Le PDG de Robinhood rejette le droit de veto des émetteurs sur les actions tokenisées
Points clés
- •Le PDG de Robinhood, Vlad Tenev, estime que les émetteurs ne devraient pas disposer d’un droit de veto sur des titres distincts fondés sur la blockchain qui font uniquement référence à leurs actions cotées.
- •Les Stock Tokens de Robinhood, émis par Robinhood Assets (Jersey) Limited, offrent une exposition économique aux actions sous-jacentes, mais ne confèrent aucun droit d’actionnaire, y compris de vote.
- •Chaque Stock Token est garanti un pour un par les actions correspondantes détenues auprès d’un dépositaire basé aux États-Unis, et les produits sont actuellement disponibles uniquement pour des investisseurs éligibles sur certains marchés situés en dehors des États-Unis.
- •Le PDG d’AMC, Adam Aron, a vivement critiqué la stratégie de tokenisation de Robinhood, estimant que les actions des entreprises ne devraient pas être référencées dans des produits financiers sans leur participation ou leur approbation.
- •Robinhood n’a pas annoncé comment il gérerait les droits de vote attachés aux actions sous-jacentes, laissant plusieurs questions importantes en suspens pour les régulateurs et les acteurs du marché.

Le PDG de Robinhood, Vlad Tenev, conteste la volonté des entreprises cotées d’obtenir la capacité de bloquer la tokenisation de leurs actions, intensifiant un débat plus large sur le contrôle des produits financiers construits autour d’actions négociées en Bourse.

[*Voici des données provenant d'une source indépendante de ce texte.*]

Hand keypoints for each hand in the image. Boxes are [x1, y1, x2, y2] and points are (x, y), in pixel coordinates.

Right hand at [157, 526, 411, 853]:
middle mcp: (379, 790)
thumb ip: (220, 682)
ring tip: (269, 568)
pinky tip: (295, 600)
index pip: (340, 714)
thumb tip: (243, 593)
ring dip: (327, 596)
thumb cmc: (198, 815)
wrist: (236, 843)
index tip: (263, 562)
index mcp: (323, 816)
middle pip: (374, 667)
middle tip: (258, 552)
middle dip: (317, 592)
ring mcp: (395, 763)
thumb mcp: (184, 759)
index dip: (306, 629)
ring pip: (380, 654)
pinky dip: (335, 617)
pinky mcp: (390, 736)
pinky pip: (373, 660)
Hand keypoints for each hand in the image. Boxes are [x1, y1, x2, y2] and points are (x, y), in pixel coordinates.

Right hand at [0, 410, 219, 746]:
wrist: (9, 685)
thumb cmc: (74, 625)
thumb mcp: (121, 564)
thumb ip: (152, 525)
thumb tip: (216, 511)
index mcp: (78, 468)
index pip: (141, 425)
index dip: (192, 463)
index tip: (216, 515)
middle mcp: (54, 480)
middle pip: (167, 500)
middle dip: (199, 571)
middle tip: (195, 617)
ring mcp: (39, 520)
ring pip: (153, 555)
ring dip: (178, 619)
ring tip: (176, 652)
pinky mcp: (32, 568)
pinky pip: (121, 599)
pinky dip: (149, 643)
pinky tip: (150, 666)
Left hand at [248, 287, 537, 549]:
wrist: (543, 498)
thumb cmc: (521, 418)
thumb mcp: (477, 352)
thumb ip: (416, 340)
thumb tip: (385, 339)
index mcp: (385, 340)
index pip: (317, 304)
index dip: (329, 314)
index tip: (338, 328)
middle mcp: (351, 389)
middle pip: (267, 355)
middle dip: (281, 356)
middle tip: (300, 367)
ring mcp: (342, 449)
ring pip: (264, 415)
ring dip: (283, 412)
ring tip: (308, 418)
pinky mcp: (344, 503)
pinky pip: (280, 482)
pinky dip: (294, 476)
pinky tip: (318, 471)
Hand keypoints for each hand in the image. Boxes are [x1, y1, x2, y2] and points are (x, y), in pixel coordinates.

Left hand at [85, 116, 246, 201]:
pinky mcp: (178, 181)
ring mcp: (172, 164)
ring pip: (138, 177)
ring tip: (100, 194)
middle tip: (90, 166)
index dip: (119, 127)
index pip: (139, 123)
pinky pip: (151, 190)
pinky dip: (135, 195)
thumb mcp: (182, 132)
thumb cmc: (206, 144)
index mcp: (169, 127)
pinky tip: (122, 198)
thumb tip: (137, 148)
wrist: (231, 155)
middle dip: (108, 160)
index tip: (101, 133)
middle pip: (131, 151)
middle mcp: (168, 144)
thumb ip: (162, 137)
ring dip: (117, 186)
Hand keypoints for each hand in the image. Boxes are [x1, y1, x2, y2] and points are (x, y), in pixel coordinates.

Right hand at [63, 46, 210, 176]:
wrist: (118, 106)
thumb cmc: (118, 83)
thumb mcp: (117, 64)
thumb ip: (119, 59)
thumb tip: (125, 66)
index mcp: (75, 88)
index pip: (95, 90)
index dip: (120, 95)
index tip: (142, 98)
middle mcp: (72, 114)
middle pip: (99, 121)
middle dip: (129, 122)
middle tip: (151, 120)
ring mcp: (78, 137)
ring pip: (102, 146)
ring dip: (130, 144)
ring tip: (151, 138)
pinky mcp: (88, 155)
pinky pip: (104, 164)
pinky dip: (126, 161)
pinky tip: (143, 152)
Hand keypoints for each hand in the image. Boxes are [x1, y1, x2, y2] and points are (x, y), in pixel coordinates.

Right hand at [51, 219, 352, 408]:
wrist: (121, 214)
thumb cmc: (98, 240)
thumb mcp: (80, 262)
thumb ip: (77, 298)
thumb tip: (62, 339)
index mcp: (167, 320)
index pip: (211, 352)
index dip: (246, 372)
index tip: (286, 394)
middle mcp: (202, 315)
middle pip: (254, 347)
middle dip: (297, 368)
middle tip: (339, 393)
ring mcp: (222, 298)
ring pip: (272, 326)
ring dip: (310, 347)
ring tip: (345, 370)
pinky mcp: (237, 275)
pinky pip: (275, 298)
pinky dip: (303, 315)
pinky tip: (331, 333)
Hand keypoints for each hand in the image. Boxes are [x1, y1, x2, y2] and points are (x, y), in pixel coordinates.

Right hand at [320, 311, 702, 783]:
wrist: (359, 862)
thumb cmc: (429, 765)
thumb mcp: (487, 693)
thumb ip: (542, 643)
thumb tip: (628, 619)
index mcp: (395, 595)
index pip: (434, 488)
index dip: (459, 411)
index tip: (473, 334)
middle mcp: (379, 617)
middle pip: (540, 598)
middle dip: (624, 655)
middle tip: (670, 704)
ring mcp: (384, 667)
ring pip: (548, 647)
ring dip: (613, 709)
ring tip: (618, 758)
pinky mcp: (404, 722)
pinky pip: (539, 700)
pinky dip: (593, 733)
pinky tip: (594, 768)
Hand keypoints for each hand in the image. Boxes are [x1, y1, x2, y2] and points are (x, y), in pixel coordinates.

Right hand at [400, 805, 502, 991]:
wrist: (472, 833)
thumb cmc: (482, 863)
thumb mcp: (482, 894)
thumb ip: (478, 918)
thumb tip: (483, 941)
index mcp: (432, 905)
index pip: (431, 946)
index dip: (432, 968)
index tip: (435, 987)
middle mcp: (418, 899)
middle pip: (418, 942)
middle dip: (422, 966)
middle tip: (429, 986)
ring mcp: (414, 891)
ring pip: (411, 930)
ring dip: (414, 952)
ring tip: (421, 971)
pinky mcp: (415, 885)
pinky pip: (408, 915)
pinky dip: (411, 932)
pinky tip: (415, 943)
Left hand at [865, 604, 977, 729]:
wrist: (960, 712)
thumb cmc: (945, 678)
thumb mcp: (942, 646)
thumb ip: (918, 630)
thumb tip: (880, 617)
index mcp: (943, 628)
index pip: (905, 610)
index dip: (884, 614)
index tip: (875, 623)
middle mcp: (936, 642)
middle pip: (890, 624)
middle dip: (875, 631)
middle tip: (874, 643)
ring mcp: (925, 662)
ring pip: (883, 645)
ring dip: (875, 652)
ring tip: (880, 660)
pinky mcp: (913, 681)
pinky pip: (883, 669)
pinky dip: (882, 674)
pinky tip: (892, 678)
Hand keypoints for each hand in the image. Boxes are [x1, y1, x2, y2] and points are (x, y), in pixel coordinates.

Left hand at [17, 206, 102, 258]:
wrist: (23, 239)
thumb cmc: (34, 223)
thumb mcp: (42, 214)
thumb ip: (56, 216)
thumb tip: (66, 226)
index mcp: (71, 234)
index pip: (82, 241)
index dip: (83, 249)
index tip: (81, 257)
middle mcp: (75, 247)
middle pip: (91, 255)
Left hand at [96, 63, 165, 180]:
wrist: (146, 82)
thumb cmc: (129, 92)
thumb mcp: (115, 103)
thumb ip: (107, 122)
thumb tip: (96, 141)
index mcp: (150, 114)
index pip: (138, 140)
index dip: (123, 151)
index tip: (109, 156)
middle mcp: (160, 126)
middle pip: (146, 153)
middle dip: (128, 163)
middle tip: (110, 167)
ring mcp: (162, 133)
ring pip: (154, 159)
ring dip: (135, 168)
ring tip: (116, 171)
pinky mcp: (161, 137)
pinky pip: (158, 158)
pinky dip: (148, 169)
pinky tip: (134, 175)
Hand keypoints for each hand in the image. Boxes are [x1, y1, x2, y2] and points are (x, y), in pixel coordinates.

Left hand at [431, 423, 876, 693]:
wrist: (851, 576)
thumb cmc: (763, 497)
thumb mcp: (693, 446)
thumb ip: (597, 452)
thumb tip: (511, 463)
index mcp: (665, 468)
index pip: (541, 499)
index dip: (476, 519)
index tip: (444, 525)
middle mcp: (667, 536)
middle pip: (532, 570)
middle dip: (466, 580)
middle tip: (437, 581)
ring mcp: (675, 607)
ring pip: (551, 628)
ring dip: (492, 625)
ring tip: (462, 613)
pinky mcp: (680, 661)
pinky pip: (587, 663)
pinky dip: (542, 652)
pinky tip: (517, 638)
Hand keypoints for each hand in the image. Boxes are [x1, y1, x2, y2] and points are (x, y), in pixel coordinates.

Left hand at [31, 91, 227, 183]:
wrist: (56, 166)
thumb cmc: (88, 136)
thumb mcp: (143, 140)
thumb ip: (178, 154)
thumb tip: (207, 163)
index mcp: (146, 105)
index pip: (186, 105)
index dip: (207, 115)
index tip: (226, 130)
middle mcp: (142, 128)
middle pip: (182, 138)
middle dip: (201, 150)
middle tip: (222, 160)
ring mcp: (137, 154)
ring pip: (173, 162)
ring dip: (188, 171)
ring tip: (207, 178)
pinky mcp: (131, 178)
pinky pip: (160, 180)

Le différend porte sur les produits d’actions tokenisées de Robinhood et sur le conflit entre l’entreprise et AMC Entertainment. Tenev estime que les entreprises devraient contrôler les droits et obligations attachés à leurs propres actions. Il affirme toutefois que cette autorité ne devrait pas s’étendre à des titres distincts créés par d’autres entreprises et faisant référence à ces actions.
Tenev distingue les actions des titres tokenisés
Tenev a déclaré que la nécessité d’obtenir le consentement de l’émetteur devrait dépendre de la structure du produit tokenisé. Les Stock Tokens de Robinhood sont émis par Robinhood Assets (Jersey) Limited et offrent une exposition économique aux actions sous-jacentes.
Ces produits ne sont pas équivalents à la détention directe des actions des entreprises. Les détenteurs de tokens ne bénéficient pas des droits des actionnaires, y compris des droits de vote, dans les entreprises sous-jacentes. Robinhood affirme que chaque Stock Token est garanti un pour un par les actions correspondantes.
Les actions sous-jacentes sont détenues par un dépositaire basé aux États-Unis, tandis que le token représente un instrument financier distinct. Robinhood propose actuellement ces produits uniquement à des investisseurs éligibles sur certains marchés situés en dehors des États-Unis. Cette structure place au cœur du différend la distinction entre l’exposition à une action et la détention de cette action, notamment la question de savoir quels droits restent attachés aux actions sous-jacentes et lesquels reviennent aux détenteurs de tokens.
AMC critique la stratégie de Robinhood
Le PDG d’AMC, Adam Aron, a vivement critiqué l’approche de Robinhood en matière de tokenisation. Il estime que les actions des entreprises ne devraient pas être référencées dans des produits financiers sans leur participation ou leur approbation.
Ce désaccord met en évidence une question plus large pour le secteur en pleine croissance de la tokenisation : si une action cotée peut servir de référence à un produit financier distinct fondé sur la blockchain, l’émetteur d’origine devrait-il avoir le droit d’empêcher ce produit ?
Tenev affirme que la distribution d’un produit financier au moyen de la technologie blockchain ne devrait pas créer un droit de veto dont l’émetteur ne disposait pas auparavant sur d’autres utilisations légales de ses actions cotées.
Le débat soulève également des questions sur les droits de vote et sur les actions garantissant les produits tokenisés. Robinhood n’a pas annoncé comment il comptait gérer les droits de vote associés à ces actions sous-jacentes. Ces questions non résolues, ainsi que l’application du consentement de l’émetteur à des produits structurés différemment, seront suivies par les régulateurs et les acteurs du marché.
Alors que les actions tokenisées gagnent du terrain, ce différend pourrait influencer la manière dont les régulateurs et les marchés financiers définissent la relation entre les titres traditionnels et les produits fondés sur la blockchain.